Records to process:

>>>>

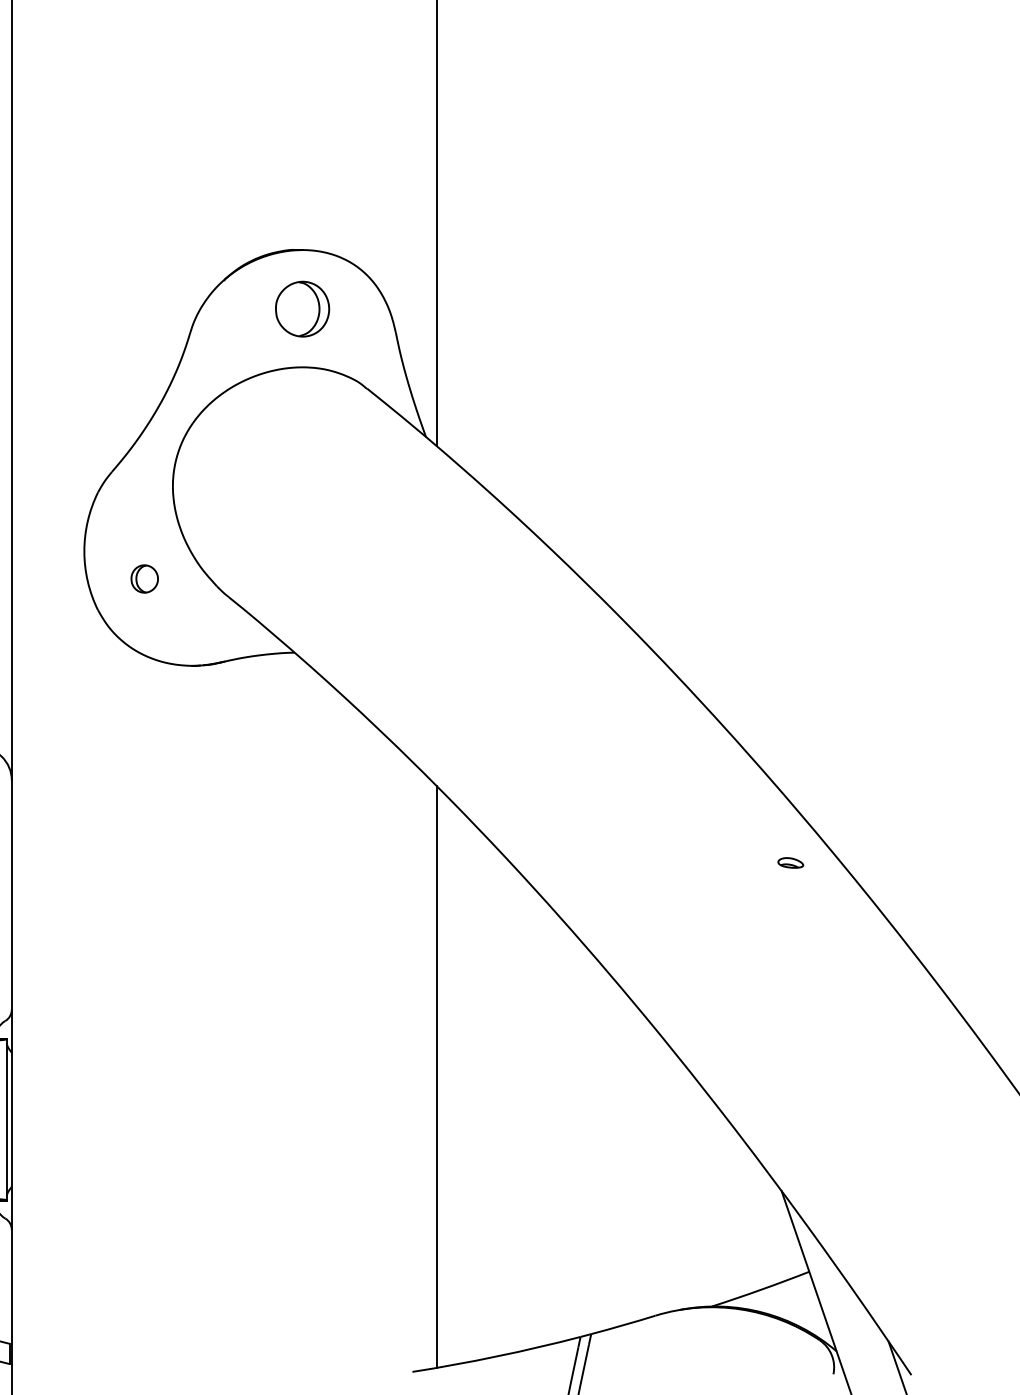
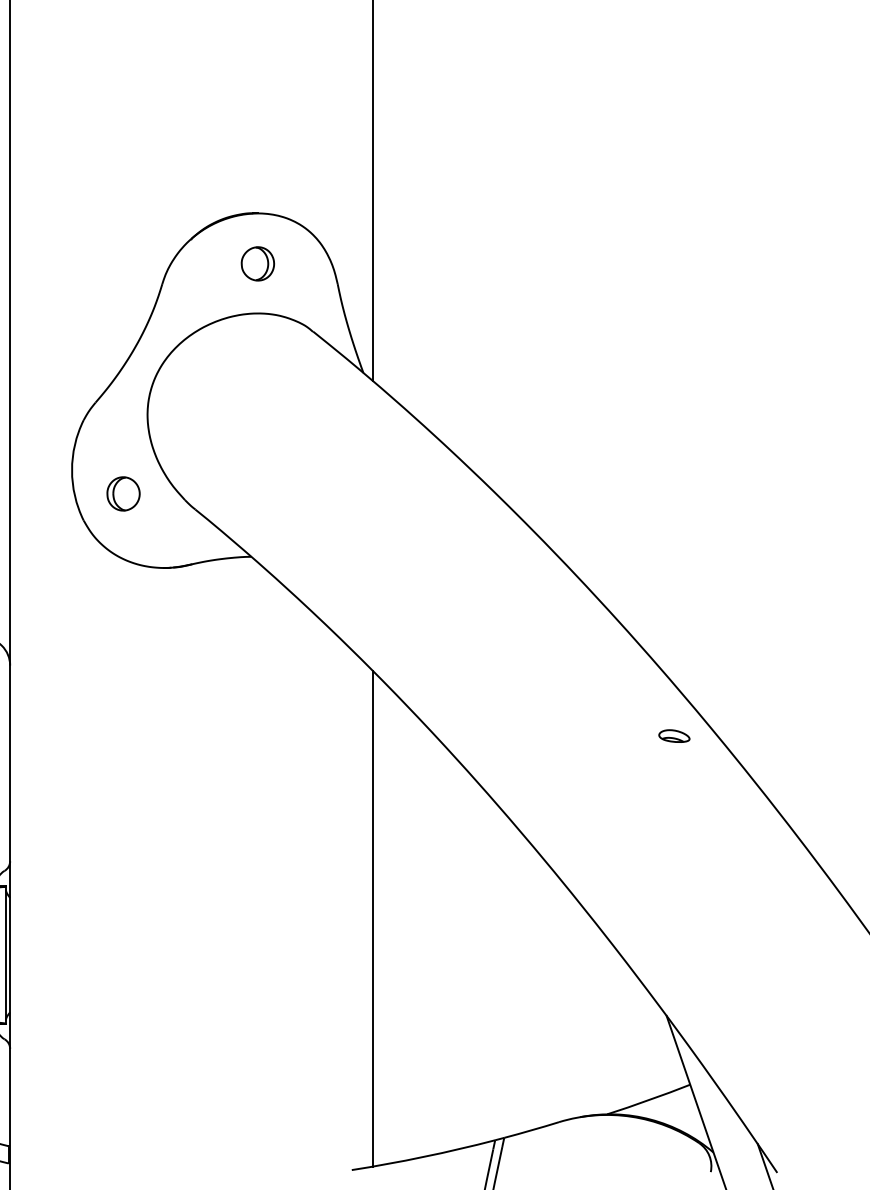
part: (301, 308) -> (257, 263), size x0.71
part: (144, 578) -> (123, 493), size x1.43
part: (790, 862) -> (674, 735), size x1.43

<<<<
>>>>

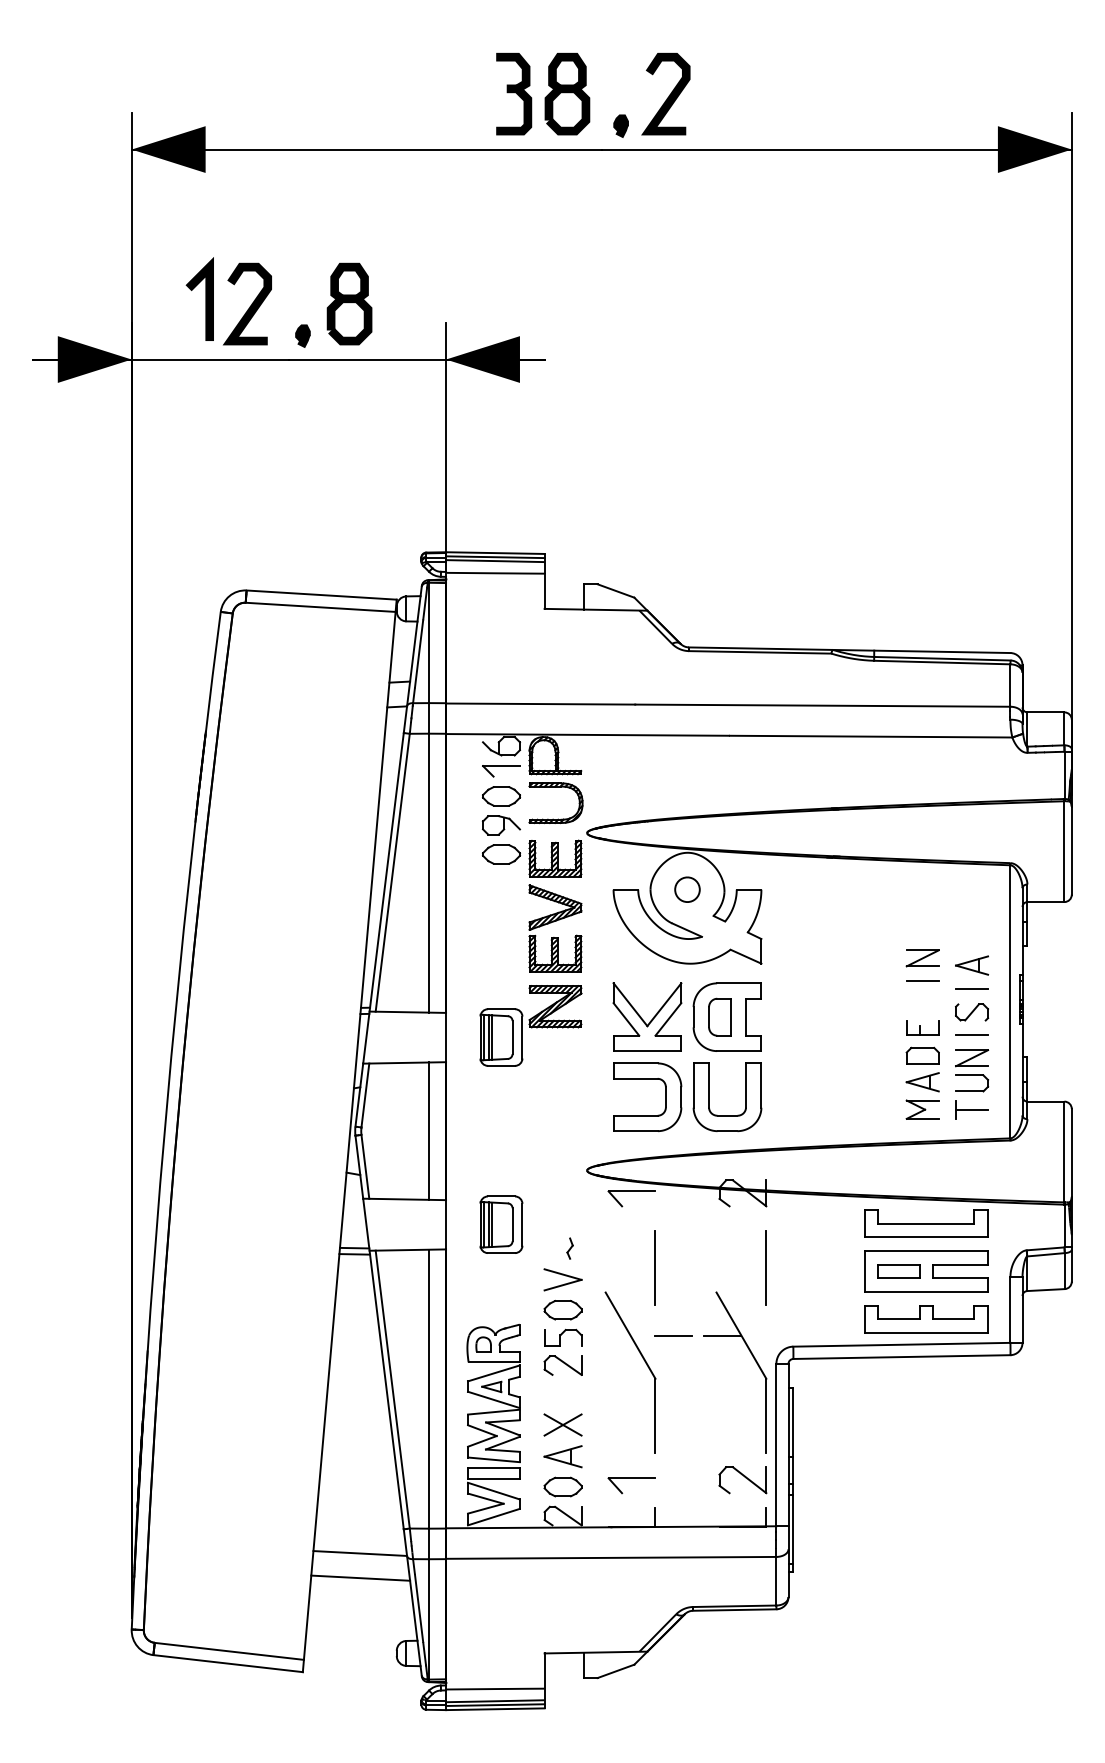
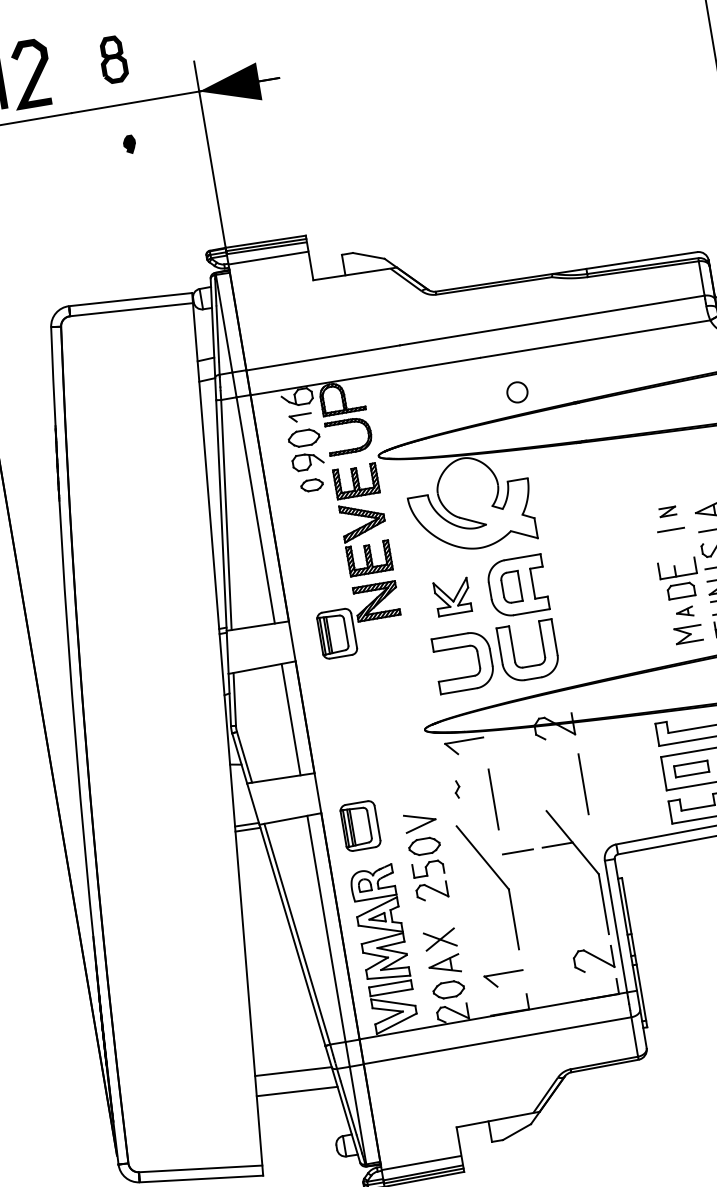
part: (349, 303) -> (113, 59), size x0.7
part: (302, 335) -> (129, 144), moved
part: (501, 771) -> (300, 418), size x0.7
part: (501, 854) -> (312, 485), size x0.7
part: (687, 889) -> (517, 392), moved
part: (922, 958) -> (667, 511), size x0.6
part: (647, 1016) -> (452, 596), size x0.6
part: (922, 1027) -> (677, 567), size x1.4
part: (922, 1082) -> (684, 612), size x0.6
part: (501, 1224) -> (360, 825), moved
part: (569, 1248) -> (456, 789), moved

<<<<

What the task asks: Find each line in the data above with the word "size", then copy it.

Solution to this task:
part: (301, 308) -> (257, 263), size x0.71
part: (144, 578) -> (123, 493), size x1.43
part: (790, 862) -> (674, 735), size x1.43
part: (349, 303) -> (113, 59), size x0.7
part: (501, 771) -> (300, 418), size x0.7
part: (501, 854) -> (312, 485), size x0.7
part: (922, 958) -> (667, 511), size x0.6
part: (647, 1016) -> (452, 596), size x0.6
part: (922, 1027) -> (677, 567), size x1.4
part: (922, 1082) -> (684, 612), size x0.6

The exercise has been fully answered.